▶ _Selected text_:
You may take one extra step in quality than I do in this area (though history has shown that my way works just fine too and represents the "norm" in my area) but I think you are going a bit far by calling me a hack. Some guys would say simply using pex makes you a hack. I guess that would make you a hack then huh? I mean, you don't seem to have any water quality issues there that cause copper to corrode and yet you use pex. I guess that makes you a hack that's cheaping out then by your own logic huh? Why don't you spend the extra money and time and use copper all the time instead of pex huh?

I think I have made my point. Obviously, I have no problem with pex, I was just trying to make a point. And don't come back and call me a hypocrite because I use pex .



TheMaster said:


> Whats funny is the people that are always talking up quality and talking down to handy hacks are really no better when it comes down to it.:whistling2:
> Ricks handyman services prolly says the same when his pics get posted.........."We got our money":whistling2:


----------



## TheMaster (Jun 12, 2009)

Protech said:


> You may take one extra step in quality than I do in this area (though history has shown that my way works just fine too and represents the "norm" in my area) but I think you are going a bit far by calling me a hack. Some guys would say simply using pex makes you a hack. I guess that would make you a hack then huh? I mean, you don't seem to have any water quality issues there that cause copper to corrode and yet you use pex. I guess that makes you a hack that's cheaping out then by your own logic huh? Why don't you spend the extra money and time and use copper all the time instead of pex huh?
> 
> I think I have made my point. Obviously, I have no problem with pex, I was just trying to make a point. And don't come back and call me a hypocrite because I use pex .


 Your installing materials WRONG. Whats your plumbing code say? What does the manufacturer say? Now ask yourself what Ricky would do:laughing:
Pex is not the subject and the pex I install is installed proper.....so its not the same.


----------



## TheMaster (Jun 12, 2009)

ROCKSTARPLUMBER said:


> Thats a small house dude.


Thats his country house that sits on 70 acres with a 1.5 acre pond. It was built like you see for a purpose that i will not disclose. The antiques in that house are worth more than everybody who has posted on this thread combined...myself included.


----------



## Protech (Sep 22, 2008)

Running a heater pan drain in pvc is against code to. Everyone including yourself does that too though and has for the past 30 years now. No problems yet.........

▶ _Images with bounding boxes_:
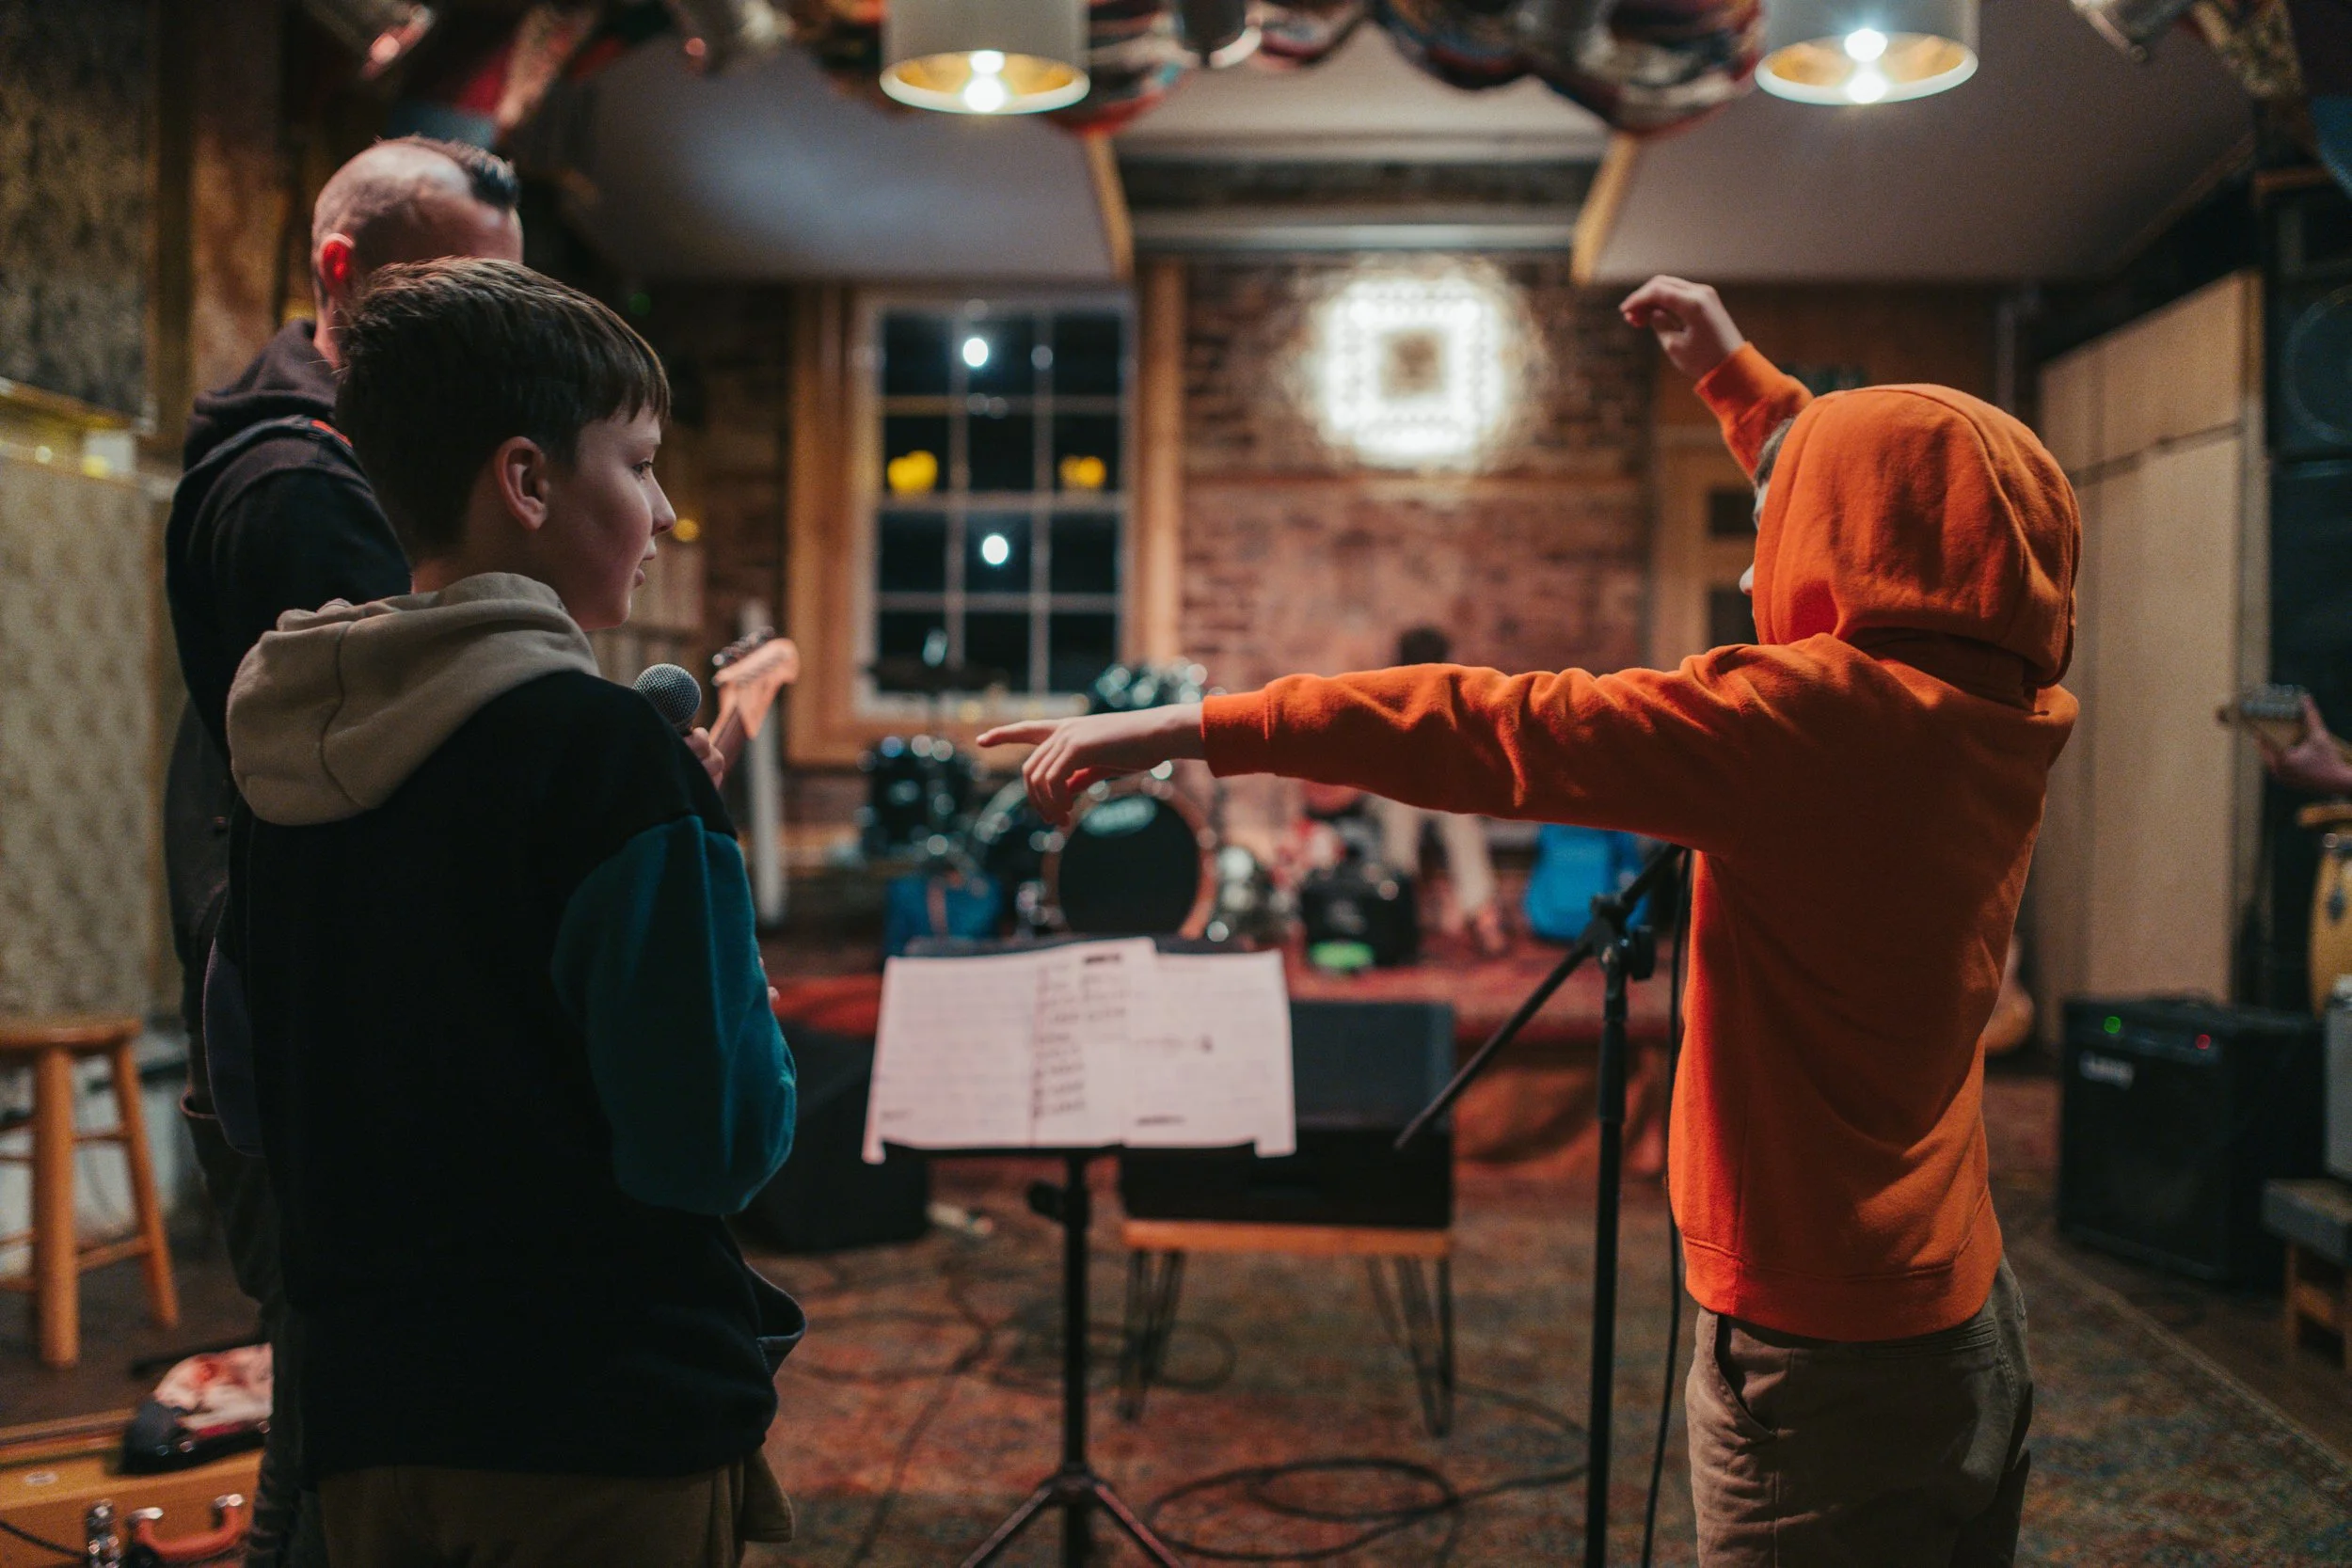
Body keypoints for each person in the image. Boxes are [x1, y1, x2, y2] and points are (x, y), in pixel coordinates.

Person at [981, 275, 2078, 1566]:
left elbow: (1490, 721)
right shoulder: (1993, 710)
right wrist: (1745, 387)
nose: (1750, 558)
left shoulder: (1799, 724)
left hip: (1820, 1343)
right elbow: (1924, 498)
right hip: (1957, 1303)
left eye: (1786, 524)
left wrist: (1194, 725)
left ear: (1853, 547)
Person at [211, 258, 800, 1567]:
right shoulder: (606, 758)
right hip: (595, 1419)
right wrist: (741, 1001)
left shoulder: (282, 754)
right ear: (528, 481)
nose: (662, 510)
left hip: (369, 1418)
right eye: (639, 464)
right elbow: (710, 1142)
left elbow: (250, 1091)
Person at [162, 134, 526, 1568]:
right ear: (340, 270)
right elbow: (407, 776)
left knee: (347, 1423)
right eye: (458, 284)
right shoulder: (308, 486)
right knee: (333, 1443)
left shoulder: (380, 455)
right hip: (317, 1011)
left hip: (330, 993)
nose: (490, 325)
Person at [1368, 626, 1509, 956]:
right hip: (1395, 796)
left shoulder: (1459, 700)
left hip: (1443, 795)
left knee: (1461, 821)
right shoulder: (1384, 697)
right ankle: (1399, 908)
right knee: (1399, 816)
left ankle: (1482, 916)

▶ _Exercises_:
1 - In the plumbing forum thread, what size is the pond on the property where TheMaster says the country house sits?
2 - Write a continuation of the plumbing forum thread, picking up after its final post.
This data was taken from a different source than the plumbing forum thread.

▶ _Responses to the exercise_:
1 - 1.5 acres

2 -
TheMaster said:


> Thats his country house that sits on 70 acres with a 1.5 acre pond. It was built like you see for a purpose that i will not disclose. The antiques in that house are worth more than everybody who has posted on this thread combined...myself included.


----------



## GREENPLUM (Jul 27, 2008)

Protech said:


> Running a heater pan drain in pvc is against code to. Everyone including yourself does that too though and has for the past 30 years now. No problems yet.........


 
A pan drain come back :laughing:, come on PT you can do better than that :laughing:.


----------



## Protech (Sep 22, 2008)

It is against code here. Wouldn't want to break that code. That would make me a hack :whistling2:

Also, it's irrelevant if EVERYONE does is and all the inspectors sign off on it. It's still wrong. You’re a hack no better than a handyman or DIYer if you do it. :whistling2:


----------



## PLUMB TIME (Feb 2, 2009)

Schluter-Kerdi is the only way to go.

http://www.schluter.com/8_1_kerdi.aspx


----------



## Protech (Sep 22, 2008)

I dunno about that XPS curb. That seems like it isn't strong enough for tile. Even if you put mortar and lath over it I don't think it would hold up after years of some fat guy stepping on it......but who knows..



PLUMB TIME said:


> Schluter-Kerdi is the only way to go.
> 
> http://www.schluter.com/8_1_kerdi.aspx


----------



## Plasticman (Oct 14, 2008)

Yes, I am a hack with a license, certified at that. Coming to your town soon. :laughing:


----------



## PLUMB TIME (Feb 2, 2009)

Protech said:


> I dunno about that XPS curb. That seems like it isn't strong enough for tile. Even if you put mortar and lath over it I don't think it would hold up after years of some fat guy stepping on it......but who knows..


 
Time will tell, but the system itself I believe is bulletproof.

I personally don't like doing the pan anymore because of everyone who is on or around it after I leave.
It doesn't matter how many warnings and notes you put up, if one person drops something your screwed. But I'm sure they will tell me so I can make the repair before the pour:whistling2::no:


----------



## TheMaster (Jun 12, 2009)

Protech said:


> Running a heater pan drain in pvc is against code to. Everyone including yourself does that too though and has for the past 30 years now. No problems yet.........


 Its not against the code here....infact the pan comes with a pvc connection. Your reaching:whistling2:. 
If the slab is not pres-sloped before the liner everything used to clean that shower eventually gets washed down to the liner where it sits because it cant drain itself. Over time this rots the liner nd causes it to crack. make sense?:whistling2:


----------



## Protech (Sep 22, 2008)

Nope. Never seen a "dry rotted" vinyl liner.



TheMaster said:


> Its not against the code here....infact the pan comes with a pvc connection. Your reaching:whistling2:.
> If the slab is not pres-sloped before the liner everything used to clean that shower eventually gets washed down to the liner where it sits because it cant drain itself. Over time this rots the liner nd causes it to crack. make sense?:whistling2:


----------



## Cal (Jun 17, 2008)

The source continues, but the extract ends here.